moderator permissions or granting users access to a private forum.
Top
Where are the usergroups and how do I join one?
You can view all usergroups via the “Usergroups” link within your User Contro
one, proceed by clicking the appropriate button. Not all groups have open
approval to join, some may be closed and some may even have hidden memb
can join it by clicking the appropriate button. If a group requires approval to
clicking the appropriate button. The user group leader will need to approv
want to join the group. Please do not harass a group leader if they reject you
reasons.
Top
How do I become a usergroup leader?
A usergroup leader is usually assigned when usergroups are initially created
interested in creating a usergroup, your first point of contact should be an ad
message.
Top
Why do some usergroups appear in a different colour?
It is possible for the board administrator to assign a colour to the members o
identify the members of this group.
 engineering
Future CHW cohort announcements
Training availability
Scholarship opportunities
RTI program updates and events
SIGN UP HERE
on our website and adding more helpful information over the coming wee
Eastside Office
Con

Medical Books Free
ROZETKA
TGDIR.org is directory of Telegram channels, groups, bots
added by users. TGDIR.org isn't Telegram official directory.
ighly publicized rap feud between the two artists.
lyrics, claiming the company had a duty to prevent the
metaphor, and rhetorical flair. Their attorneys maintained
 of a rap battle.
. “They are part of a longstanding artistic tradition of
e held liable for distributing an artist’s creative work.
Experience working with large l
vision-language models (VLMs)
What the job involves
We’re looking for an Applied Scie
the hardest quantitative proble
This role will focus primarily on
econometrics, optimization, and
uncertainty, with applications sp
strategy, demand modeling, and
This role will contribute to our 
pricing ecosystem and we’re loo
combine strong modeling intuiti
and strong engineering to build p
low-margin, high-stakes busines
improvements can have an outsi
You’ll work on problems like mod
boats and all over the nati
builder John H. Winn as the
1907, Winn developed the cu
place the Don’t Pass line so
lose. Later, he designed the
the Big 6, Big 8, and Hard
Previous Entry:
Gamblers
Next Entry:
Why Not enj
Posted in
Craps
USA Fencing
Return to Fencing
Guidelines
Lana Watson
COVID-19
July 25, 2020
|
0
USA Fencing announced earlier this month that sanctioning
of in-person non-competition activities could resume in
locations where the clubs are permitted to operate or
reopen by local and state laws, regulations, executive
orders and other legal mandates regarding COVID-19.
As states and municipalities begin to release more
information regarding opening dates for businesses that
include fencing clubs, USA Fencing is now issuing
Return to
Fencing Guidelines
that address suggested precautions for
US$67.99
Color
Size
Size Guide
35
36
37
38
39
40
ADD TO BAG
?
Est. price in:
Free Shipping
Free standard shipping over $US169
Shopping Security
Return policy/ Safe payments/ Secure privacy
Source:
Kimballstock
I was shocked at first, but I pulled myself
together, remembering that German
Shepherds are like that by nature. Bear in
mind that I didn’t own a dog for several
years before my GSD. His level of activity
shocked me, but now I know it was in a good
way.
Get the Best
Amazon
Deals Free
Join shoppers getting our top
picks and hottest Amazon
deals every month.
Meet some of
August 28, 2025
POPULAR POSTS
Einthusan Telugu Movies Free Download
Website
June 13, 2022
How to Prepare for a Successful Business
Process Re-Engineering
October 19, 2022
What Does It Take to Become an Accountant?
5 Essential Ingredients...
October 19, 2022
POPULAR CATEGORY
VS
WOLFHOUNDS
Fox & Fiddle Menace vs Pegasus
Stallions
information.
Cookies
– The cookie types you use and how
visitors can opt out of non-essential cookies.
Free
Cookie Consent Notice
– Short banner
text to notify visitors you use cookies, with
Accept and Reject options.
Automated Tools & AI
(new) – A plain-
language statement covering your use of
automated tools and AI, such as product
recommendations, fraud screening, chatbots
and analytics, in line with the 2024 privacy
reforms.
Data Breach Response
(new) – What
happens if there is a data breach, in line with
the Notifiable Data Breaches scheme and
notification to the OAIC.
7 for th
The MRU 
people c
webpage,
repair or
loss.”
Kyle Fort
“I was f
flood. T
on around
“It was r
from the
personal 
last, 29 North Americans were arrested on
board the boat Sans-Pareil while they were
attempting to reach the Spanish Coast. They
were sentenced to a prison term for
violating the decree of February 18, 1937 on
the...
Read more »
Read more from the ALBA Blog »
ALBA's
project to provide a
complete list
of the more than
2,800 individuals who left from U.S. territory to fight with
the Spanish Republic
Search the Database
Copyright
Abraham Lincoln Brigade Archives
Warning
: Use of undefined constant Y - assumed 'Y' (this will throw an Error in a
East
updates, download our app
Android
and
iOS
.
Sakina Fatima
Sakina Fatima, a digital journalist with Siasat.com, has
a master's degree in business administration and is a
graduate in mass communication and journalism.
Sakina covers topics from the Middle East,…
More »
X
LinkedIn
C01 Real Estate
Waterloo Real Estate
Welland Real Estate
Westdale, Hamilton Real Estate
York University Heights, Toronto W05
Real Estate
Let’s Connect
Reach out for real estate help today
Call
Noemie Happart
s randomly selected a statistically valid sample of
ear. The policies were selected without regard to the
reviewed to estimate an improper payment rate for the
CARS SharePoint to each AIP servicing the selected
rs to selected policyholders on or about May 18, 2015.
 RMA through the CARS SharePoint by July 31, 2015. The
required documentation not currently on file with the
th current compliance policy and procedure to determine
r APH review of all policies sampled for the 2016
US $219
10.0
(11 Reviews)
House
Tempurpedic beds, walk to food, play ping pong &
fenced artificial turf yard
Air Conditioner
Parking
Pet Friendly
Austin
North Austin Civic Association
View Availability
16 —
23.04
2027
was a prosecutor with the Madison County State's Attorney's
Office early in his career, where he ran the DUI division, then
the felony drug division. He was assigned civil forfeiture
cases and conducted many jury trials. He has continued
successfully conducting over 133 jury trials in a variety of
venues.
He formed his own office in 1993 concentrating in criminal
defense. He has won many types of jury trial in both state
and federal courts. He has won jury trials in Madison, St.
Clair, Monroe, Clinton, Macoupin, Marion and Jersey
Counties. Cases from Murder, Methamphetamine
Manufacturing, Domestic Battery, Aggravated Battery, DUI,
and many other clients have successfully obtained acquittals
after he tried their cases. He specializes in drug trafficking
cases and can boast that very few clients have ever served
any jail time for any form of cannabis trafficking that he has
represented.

···

Brief: Every entry should be output exactly as written, please.

Solution for this problem:
moderator permissions or granting users access to a private forum.
Top
Where are the usergroups and how do I join one?
You can view all usergroups via the “Usergroups” link within your User Contro
one, proceed by clicking the appropriate button. Not all groups have open
approval to join, some may be closed and some may even have hidden memb
can join it by clicking the appropriate button. If a group requires approval to
clicking the appropriate button. The user group leader will need to approv
want to join the group. Please do not harass a group leader if they reject you
reasons.
Top
How do I become a usergroup leader?
A usergroup leader is usually assigned when usergroups are initially created
interested in creating a usergroup, your first point of contact should be an ad
message.
Top
Why do some usergroups appear in a different colour?
It is possible for the board administrator to assign a colour to the members o
identify the members of this group.
 engineering
Future CHW cohort announcements
Training availability
Scholarship opportunities
RTI program updates and events
SIGN UP HERE
on our website and adding more helpful information over the coming wee
Eastside Office
Con

Medical Books Free
ROZETKA
TGDIR.org is directory of Telegram channels, groups, bots
added by users. TGDIR.org isn't Telegram official directory.
ighly publicized rap feud between the two artists.
lyrics, claiming the company had a duty to prevent the
metaphor, and rhetorical flair. Their attorneys maintained
 of a rap battle.
. “They are part of a longstanding artistic tradition of
e held liable for distributing an artist’s creative work.
Experience working with large l
vision-language models (VLMs)
What the job involves
We’re looking for an Applied Scie
the hardest quantitative proble
This role will focus primarily on
econometrics, optimization, and
uncertainty, with applications sp
strategy, demand modeling, and
This role will contribute to our 
pricing ecosystem and we’re loo
combine strong modeling intuiti
and strong engineering to build p
low-margin, high-stakes busines
improvements can have an outsi
You’ll work on problems like mod
boats and all over the nati
builder John H. Winn as the
1907, Winn developed the cu
place the Don’t Pass line so
lose. Later, he designed the
the Big 6, Big 8, and Hard
Previous Entry:
Gamblers
Next Entry:
Why Not enj
Posted in
Craps
USA Fencing
Return to Fencing
Guidelines
Lana Watson
COVID-19
July 25, 2020
|
0
USA Fencing announced earlier this month that sanctioning
of in-person non-competition activities could resume in
locations where the clubs are permitted to operate or
reopen by local and state laws, regulations, executive
orders and other legal mandates regarding COVID-19.
As states and municipalities begin to release more
information regarding opening dates for businesses that
include fencing clubs, USA Fencing is now issuing
Return to
Fencing Guidelines
that address suggested precautions for
US$67.99
Color
Size
Size Guide
35
36
37
38
39
40
ADD TO BAG
?
Est. price in:
Free Shipping
Free standard shipping over $US169
Shopping Security
Return policy/ Safe payments/ Secure privacy
Source:
Kimballstock
I was shocked at first, but I pulled myself
together, remembering that German
Shepherds are like that by nature. Bear in
mind that I didn’t own a dog for several
years before my GSD. His level of activity
shocked me, but now I know it was in a good
way.
Get the Best
Amazon
Deals Free
Join shoppers getting our top
picks and hottest Amazon
deals every month.
Meet some of
August 28, 2025
POPULAR POSTS
Einthusan Telugu Movies Free Download
Website
June 13, 2022
How to Prepare for a Successful Business
Process Re-Engineering
October 19, 2022
What Does It Take to Become an Accountant?
5 Essential Ingredients...
October 19, 2022
POPULAR CATEGORY
VS
WOLFHOUNDS
Fox & Fiddle Menace vs Pegasus
Stallions
information.
Cookies
– The cookie types you use and how
visitors can opt out of non-essential cookies.
Free
Cookie Consent Notice
– Short banner
text to notify visitors you use cookies, with
Accept and Reject options.
Automated Tools & AI
(new) – A plain-
language statement covering your use of
automated tools and AI, such as product
recommendations, fraud screening, chatbots
and analytics, in line with the 2024 privacy
reforms.
Data Breach Response
(new) – What
happens if there is a data breach, in line with
the Notifiable Data Breaches scheme and
notification to the OAIC.
7 for th
The MRU 
people c
webpage,
repair or
loss.”
Kyle Fort
“I was f
flood. T
on around
“It was r
from the
personal 
last, 29 North Americans were arrested on
board the boat Sans-Pareil while they were
attempting to reach the Spanish Coast. They
were sentenced to a prison term for
violating the decree of February 18, 1937 on
the...
Read more »
Read more from the ALBA Blog »
ALBA's
project to provide a
complete list
of the more than
2,800 individuals who left from U.S. territory to fight with
the Spanish Republic
Search the Database
Copyright
Abraham Lincoln Brigade Archives
Warning
: Use of undefined constant Y - assumed 'Y' (this will throw an Error in a
East
updates, download our app
Android
and
iOS
.
Sakina Fatima
Sakina Fatima, a digital journalist with Siasat.com, has
a master's degree in business administration and is a
graduate in mass communication and journalism.
Sakina covers topics from the Middle East,…
More »
X
LinkedIn
C01 Real Estate
Waterloo Real Estate
Welland Real Estate
Westdale, Hamilton Real Estate
York University Heights, Toronto W05
Real Estate
Let’s Connect
Reach out for real estate help today
Call
Noemie Happart
s randomly selected a statistically valid sample of
ear. The policies were selected without regard to the
reviewed to estimate an improper payment rate for the
CARS SharePoint to each AIP servicing the selected
rs to selected policyholders on or about May 18, 2015.
 RMA through the CARS SharePoint by July 31, 2015. The
required documentation not currently on file with the
th current compliance policy and procedure to determine
r APH review of all policies sampled for the 2016
US $219
10.0
(11 Reviews)
House
Tempurpedic beds, walk to food, play ping pong &
fenced artificial turf yard
Air Conditioner
Parking
Pet Friendly
Austin
North Austin Civic Association
View Availability
16 —
23.04
2027
was a prosecutor with the Madison County State's Attorney's
Office early in his career, where he ran the DUI division, then
the felony drug division. He was assigned civil forfeiture
cases and conducted many jury trials. He has continued
successfully conducting over 133 jury trials in a variety of
venues.
He formed his own office in 1993 concentrating in criminal
defense. He has won many types of jury trial in both state
and federal courts. He has won jury trials in Madison, St.
Clair, Monroe, Clinton, Macoupin, Marion and Jersey
Counties. Cases from Murder, Methamphetamine
Manufacturing, Domestic Battery, Aggravated Battery, DUI,
and many other clients have successfully obtained acquittals
after he tried their cases. He specializes in drug trafficking
cases and can boast that very few clients have ever served
any jail time for any form of cannabis trafficking that he has
represented.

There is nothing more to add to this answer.